Jewett served notice that the Shorelands Protection Bill is not the only environmental bill that will stir some controversy this session. He referenced bill H.586, which seeks to regulate the manner in which pollutants can get into the state’s waterways. That bill, introduced by the House Fish, Wildlife and Water Resources Committee, calls for such things as:
• Livestock to be fenced in from entering state waters, beginning Jan. 1, 2019.
• The Secretary of Agriculture, Food and Markets to adopt rules regulating when manure may be spread during the winter.
• Farmers and custom fertilizer applicators to complete annual water quality training.
• The Secretary of Natural Resources to permit discharges of regulated storm water runoff from a development, redevelopment or expansion of an impervious surface greater than half an acre.
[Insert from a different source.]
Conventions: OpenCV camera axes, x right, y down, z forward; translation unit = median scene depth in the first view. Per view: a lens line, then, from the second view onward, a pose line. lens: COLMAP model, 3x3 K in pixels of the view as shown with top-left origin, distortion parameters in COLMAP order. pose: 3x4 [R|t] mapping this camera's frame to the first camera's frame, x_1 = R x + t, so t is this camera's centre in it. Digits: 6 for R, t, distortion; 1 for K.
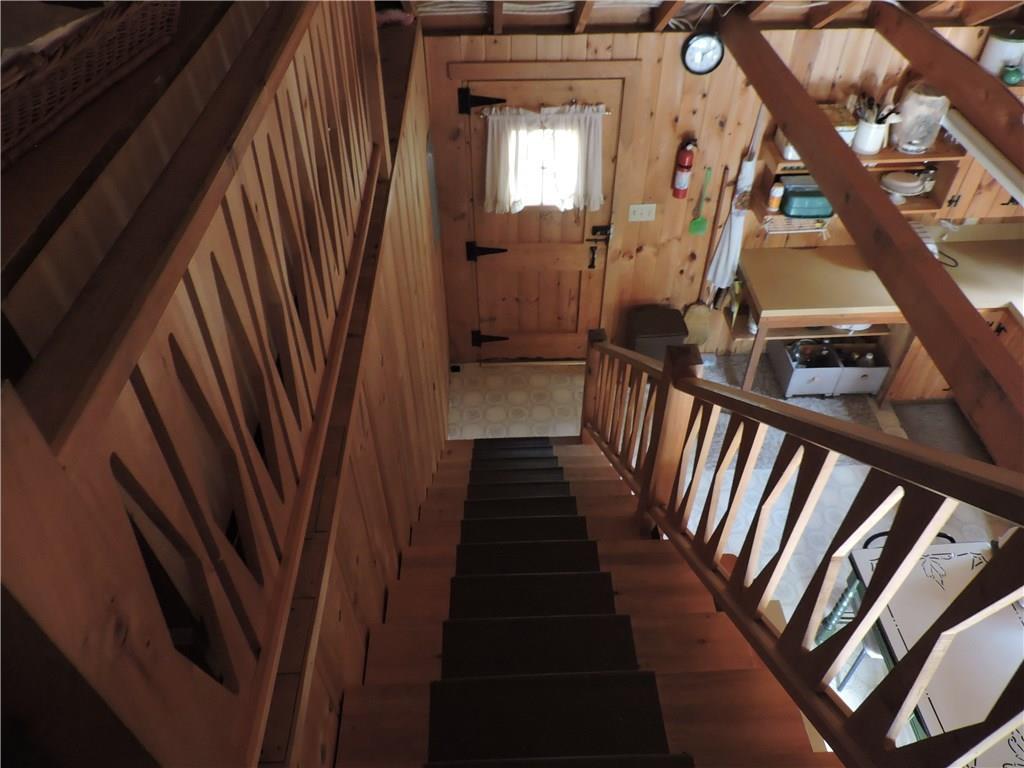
lens RADIAL K [[730.5, 0, 511.1], [0, 730.5, 385.0], [0, 0, 1]] dist [-0.021452, -0.003791]
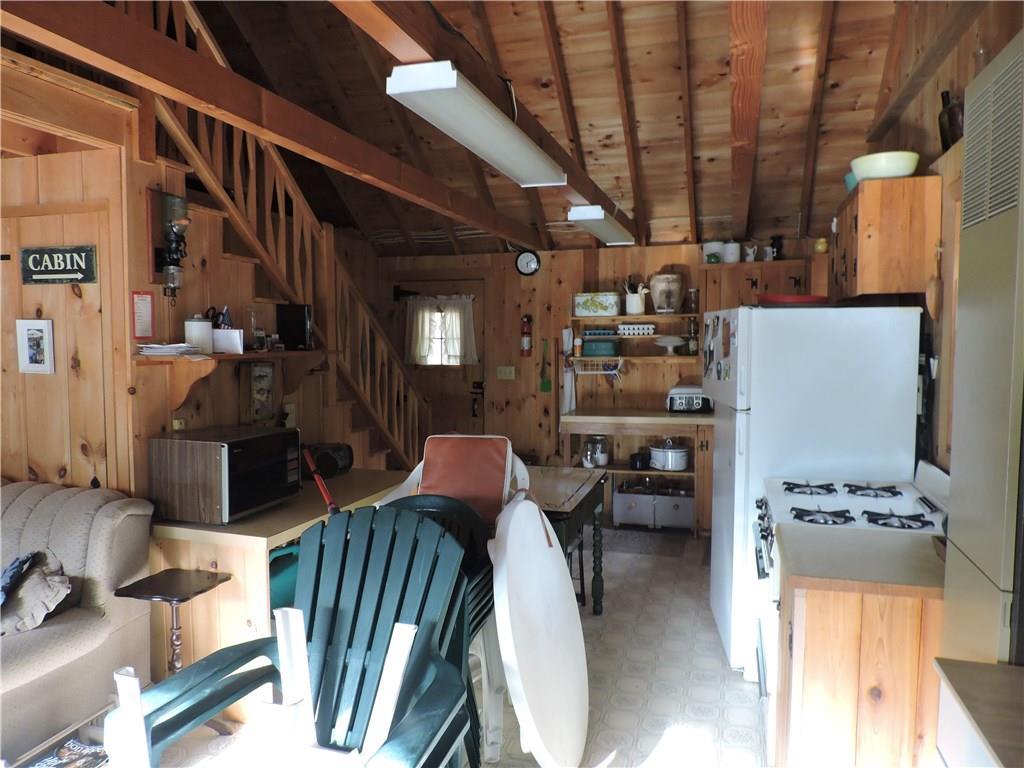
lens RADIAL K [[730.5, 0, 510.9], [0, 730.5, 383.7], [0, 0, 1]] dist [-0.021452, -0.003791]
pose [[0.935933, 0.013340, -0.351927, 0.760842], [-0.251700, 0.724273, -0.641931, 0.766093], [0.246327, 0.689385, 0.681228, 0.038551]]
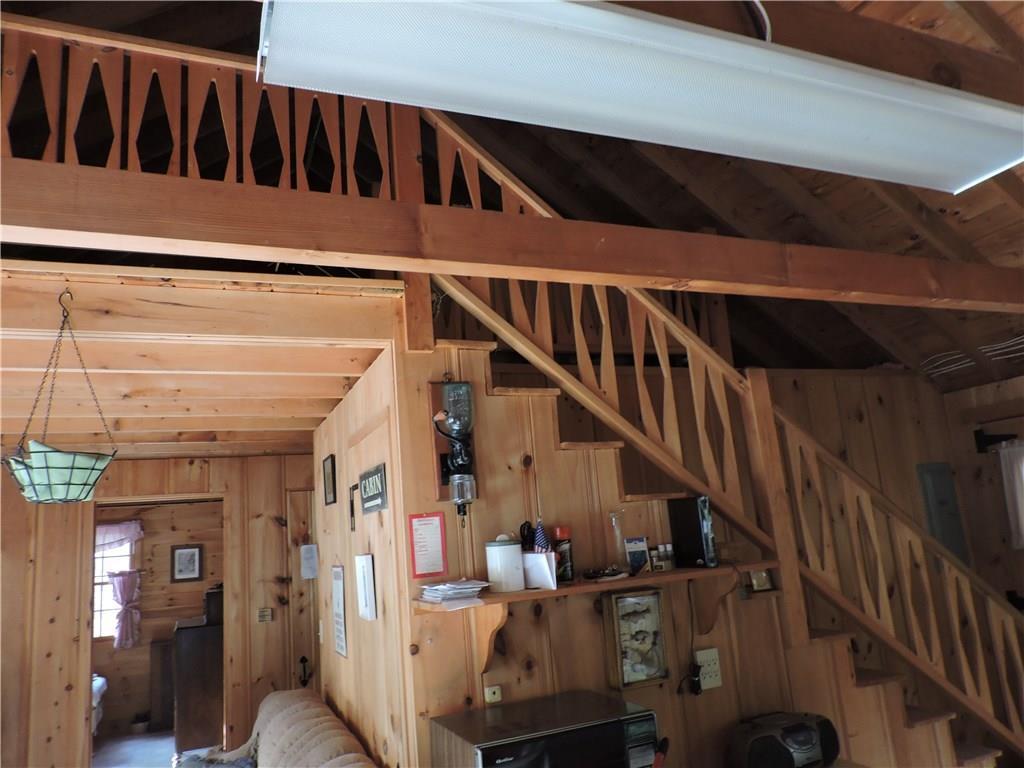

Other discussion at Monday’s breakfast focused on a proposed natural gas pipeline in Addison County (see related story), a proposed GMO labeling law, the state’s growing opiate addiction problem, and efforts to weatherize homes in the Green Mountain State.
The next Legislative Breakfast, sponsored by the Bridport Grange and Addison County Farm Bureau, will be held at the Whiting Town Hall on Monday, Feb. 10, at 7 a.m.